Excess Contributions Tax – Not Good News
Background
A recent decision of the Administrative Appeals Tribunal has again highlighted the tripwire nature of excess contributions tax.
The relevant facts of the case can be briefly stated. The taxpayer sold his farm in early January 2006 and was advised to make substantial superannuation contributions from the sale proceeds. By June 2007, the taxpayer had not received the sale proceeds, so he borrowed money in order to make substantial contributions before 30 June 2007. This date was significant in that it was the close off date for the $1m non-concessional contribution cap which applied in the period 10 May 2006 to 30 June 2007.
The intention of the taxpayer was to utilise the $1m cap by making a final contribution of $700,000. The taxpayer had previously contributed $300,000 in July 2006.
Unfortunately, the taxpayer had also made a contribution of $150,000 sometime between 10 May 2006 and 30 May 2006. Consequently, the taxpayer’s contributions for the transitional period were therefore $1,150,000 which exceeded the $1m cap by $150,000.
Once the member contribution information for the 2005/06 and 2006/07 financial years was processed by the ATO, the excess contribution of $150,000 was identified and the ATO advised the taxpayer in August 2009 of its intention to issue an excess contributions tax assessment.
Amended member contribution statements were then lodged which reduced the taxpayer’s non-concessional contributions by $150,000 and increased the non-contributions for the taxpayer’s spouse by the same amount.
How the ATO dealt with the amended contributions statements
The taxpayer advised the ATO that a genuine allocation error had been made. It was noted that the contribution in question had been made from a joint bank account in the name of the taxpayer and his spouse - so the contribution could have been made by the spouse. Further, it was argued that it was reasonable to infer that the taxpayer would not intentionally exceed the transitional cap where there was sufficient scope for the taxpayer’s spouse to have received the contribution without breaching her transitional cap. The taxpayer also provided signed trustee minutes dated 29 June 2007 which indicated that the $700,000 contribution was to be allocated $550,000 to the taxpayer and $150,000 for the spouse.
The ATO was unmoved by these arguments and by the signed minutes. Consequently, the ATO issued the excess contributions assessment notice based on the $700,000 contribution being entirely allocated for the taxpayer thereby giving rise to a $150,000 in excess non-concessional contributions.
How the AAT dealt with the matter
On appeal to the AAT, the AAT was also unmoved by the taxpayer’s arguments (and signed minutes) and upheld the excess contributions assessment notice. The AAT noted (as did the ATO) that the minutes supporting the increase in the non-concessional contributions for the spouse were not signed at or shortly after the time the $700,000 contribution was made but were clearly prepared sometime later notwithstanding the apparent signing date.

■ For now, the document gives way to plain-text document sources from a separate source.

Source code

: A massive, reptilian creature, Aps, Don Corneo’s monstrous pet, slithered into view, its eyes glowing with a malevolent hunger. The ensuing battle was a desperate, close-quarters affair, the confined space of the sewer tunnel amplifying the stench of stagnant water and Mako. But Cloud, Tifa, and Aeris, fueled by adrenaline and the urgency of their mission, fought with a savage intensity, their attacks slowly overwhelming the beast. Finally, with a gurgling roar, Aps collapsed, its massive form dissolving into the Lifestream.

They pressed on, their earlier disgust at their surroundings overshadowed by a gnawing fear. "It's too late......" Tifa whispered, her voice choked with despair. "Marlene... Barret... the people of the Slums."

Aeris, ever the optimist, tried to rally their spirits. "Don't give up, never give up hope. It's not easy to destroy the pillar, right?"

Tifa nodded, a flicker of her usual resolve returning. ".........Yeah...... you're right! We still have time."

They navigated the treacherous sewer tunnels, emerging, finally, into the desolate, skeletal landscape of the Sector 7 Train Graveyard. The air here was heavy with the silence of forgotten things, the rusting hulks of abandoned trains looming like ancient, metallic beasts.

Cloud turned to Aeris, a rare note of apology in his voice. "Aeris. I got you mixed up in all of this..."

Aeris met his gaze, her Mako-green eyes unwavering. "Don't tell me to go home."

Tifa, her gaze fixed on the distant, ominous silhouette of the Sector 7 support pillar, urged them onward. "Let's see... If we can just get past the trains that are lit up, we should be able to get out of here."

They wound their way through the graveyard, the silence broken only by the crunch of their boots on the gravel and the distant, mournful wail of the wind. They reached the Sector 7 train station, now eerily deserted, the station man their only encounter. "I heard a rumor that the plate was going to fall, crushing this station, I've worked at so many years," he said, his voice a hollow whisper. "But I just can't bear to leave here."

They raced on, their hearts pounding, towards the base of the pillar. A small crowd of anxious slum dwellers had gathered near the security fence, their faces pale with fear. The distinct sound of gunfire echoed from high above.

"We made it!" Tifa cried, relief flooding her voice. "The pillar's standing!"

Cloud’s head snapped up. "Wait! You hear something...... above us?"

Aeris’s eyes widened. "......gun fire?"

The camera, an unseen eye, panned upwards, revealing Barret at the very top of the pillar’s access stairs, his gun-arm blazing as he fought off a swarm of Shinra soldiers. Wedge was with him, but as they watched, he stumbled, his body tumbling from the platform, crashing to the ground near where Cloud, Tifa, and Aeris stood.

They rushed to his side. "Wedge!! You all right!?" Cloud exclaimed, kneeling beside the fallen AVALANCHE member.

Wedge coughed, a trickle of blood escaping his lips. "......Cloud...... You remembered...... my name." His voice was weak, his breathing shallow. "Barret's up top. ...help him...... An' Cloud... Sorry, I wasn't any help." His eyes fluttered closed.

The reasoning of the AAT was that whether the $700,000 contribution was entirely made for the taxpayer or partly for the taxpayer and his spouse was to be determined by their intention at the time the contribution was made.
The AAT noted that it was only after the taxpayer was advised by the ATO of the potential of an excess contribution that he lodged revised member contributions statements and prepared minutes as to the contributions.
Also, the AAT agreed with the ATO that the excess non-concessional contribution could not be repaid on the basis of payment made under a mistake as the $700,000 was clearly intended as a contribution and exceeding the transitional cap is merely a consequence of making the payment.
In conclusion, the AAT noted the distinction between objective and motive. In the present case, the taxpayer’s objective was to allocate $700,000 to his member’s account. What the taxpayer hoped to achieve – his motive – was to maximise the benefits available under the transitional cap applying to contributions made during the period 10 May 2006 and 30 June 2007.
The AAT stated “The fact that he failed to realise his goal was not the result of a clerical error or a misconception as to an existing obligation, but rather the result of a misunderstanding as to the ultimate consequences of a conscious act. The {taxpayer’s} mistake – or the mistake by his advisers if that is where the fault lay – cannot be rectified retrospectively. A taxpayer cannot retrospectively reorganise his affairs simply on the basis that the Commissioner has disallowed his original strategy. The {taxpayer} in this instance proceeded with a particular cause of action, which proved to be inappropriate”.
Lessons from the case
Excess contributions are another instance of tripwires in superannuation. A breach can have material consequences.
The importance of keeping accurate records of past contributions and the allocation of contributions is paramount.
Further, documents which are brought into existence to confirm or support the correct allocation of contributions once the contribution error has been identified by the ATO, are highly unlikely to persuade either the ATO or the AAT.
Finally, the argument that a contribution is in error (and thereby can be reversed) merely because the taxation consequences of the contribution are not those intended by the taxpayer, will not find favour with either the ATO or the AAT.
The case reference is AAT [2011] AATA 839. The quoted text is taken from paragraphs 45 and 46 of the decision.